Would you please copy the part of the material below that opens with the line containing "898 486 167.6" and closes with the line containing "u v d — depth at each pixel (ft)."? Copy it exactly, and only it.

# Extracted material
'''

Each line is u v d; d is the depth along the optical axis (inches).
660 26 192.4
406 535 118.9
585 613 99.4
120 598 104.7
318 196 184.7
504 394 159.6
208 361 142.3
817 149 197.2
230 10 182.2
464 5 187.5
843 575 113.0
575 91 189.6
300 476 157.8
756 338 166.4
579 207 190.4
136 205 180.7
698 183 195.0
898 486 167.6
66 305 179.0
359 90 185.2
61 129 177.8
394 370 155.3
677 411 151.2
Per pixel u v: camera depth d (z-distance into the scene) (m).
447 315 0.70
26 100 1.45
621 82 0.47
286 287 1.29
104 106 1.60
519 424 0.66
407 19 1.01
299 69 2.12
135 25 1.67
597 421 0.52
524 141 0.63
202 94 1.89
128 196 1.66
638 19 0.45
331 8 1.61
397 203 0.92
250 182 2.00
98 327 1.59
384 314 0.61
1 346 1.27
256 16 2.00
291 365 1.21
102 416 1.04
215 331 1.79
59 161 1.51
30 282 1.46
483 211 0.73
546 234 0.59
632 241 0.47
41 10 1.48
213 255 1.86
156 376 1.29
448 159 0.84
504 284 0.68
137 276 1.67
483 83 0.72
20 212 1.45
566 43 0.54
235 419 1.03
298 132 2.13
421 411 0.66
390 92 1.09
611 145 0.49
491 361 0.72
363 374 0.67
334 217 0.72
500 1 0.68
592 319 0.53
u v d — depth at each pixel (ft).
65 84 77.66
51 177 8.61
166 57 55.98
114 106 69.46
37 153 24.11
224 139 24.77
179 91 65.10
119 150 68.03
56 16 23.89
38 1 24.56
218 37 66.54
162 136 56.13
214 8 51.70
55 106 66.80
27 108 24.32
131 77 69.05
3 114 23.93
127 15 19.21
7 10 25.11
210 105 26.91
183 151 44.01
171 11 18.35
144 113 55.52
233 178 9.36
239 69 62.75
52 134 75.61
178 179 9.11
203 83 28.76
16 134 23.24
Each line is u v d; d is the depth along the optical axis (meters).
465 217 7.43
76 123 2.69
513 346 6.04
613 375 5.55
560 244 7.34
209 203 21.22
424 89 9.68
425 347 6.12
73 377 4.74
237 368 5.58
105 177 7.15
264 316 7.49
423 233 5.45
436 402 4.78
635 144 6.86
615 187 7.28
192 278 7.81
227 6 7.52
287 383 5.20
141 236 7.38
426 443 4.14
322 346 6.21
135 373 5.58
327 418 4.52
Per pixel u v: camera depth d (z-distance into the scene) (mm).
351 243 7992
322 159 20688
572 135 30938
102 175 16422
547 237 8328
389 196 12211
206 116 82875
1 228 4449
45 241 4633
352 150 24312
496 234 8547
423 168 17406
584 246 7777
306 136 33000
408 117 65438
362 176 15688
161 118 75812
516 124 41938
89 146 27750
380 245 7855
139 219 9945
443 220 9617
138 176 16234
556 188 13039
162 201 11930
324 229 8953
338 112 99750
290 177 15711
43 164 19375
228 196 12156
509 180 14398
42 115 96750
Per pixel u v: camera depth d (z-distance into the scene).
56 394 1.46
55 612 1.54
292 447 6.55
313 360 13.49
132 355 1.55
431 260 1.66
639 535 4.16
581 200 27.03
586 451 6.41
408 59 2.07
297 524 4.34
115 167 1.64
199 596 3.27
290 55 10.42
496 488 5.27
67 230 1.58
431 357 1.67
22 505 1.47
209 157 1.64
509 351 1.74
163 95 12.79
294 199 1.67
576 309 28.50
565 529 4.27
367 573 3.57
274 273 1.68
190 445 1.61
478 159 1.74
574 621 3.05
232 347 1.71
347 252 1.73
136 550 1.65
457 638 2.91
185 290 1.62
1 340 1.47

'''

# Result for this task
898 486 167.6
66 305 179.0
359 90 185.2
61 129 177.8
394 370 155.3
677 411 151.2
Per pixel u v: camera depth d (z-distance into the scene) (m).
447 315 0.70
26 100 1.45
621 82 0.47
286 287 1.29
104 106 1.60
519 424 0.66
407 19 1.01
299 69 2.12
135 25 1.67
597 421 0.52
524 141 0.63
202 94 1.89
128 196 1.66
638 19 0.45
331 8 1.61
397 203 0.92
250 182 2.00
98 327 1.59
384 314 0.61
1 346 1.27
256 16 2.00
291 365 1.21
102 416 1.04
215 331 1.79
59 161 1.51
30 282 1.46
483 211 0.73
546 234 0.59
632 241 0.47
41 10 1.48
213 255 1.86
156 376 1.29
448 159 0.84
504 284 0.68
137 276 1.67
483 83 0.72
20 212 1.45
566 43 0.54
235 419 1.03
298 132 2.13
421 411 0.66
390 92 1.09
611 145 0.49
491 361 0.72
363 374 0.67
334 217 0.72
500 1 0.68
592 319 0.53
u v d — depth at each pixel (ft).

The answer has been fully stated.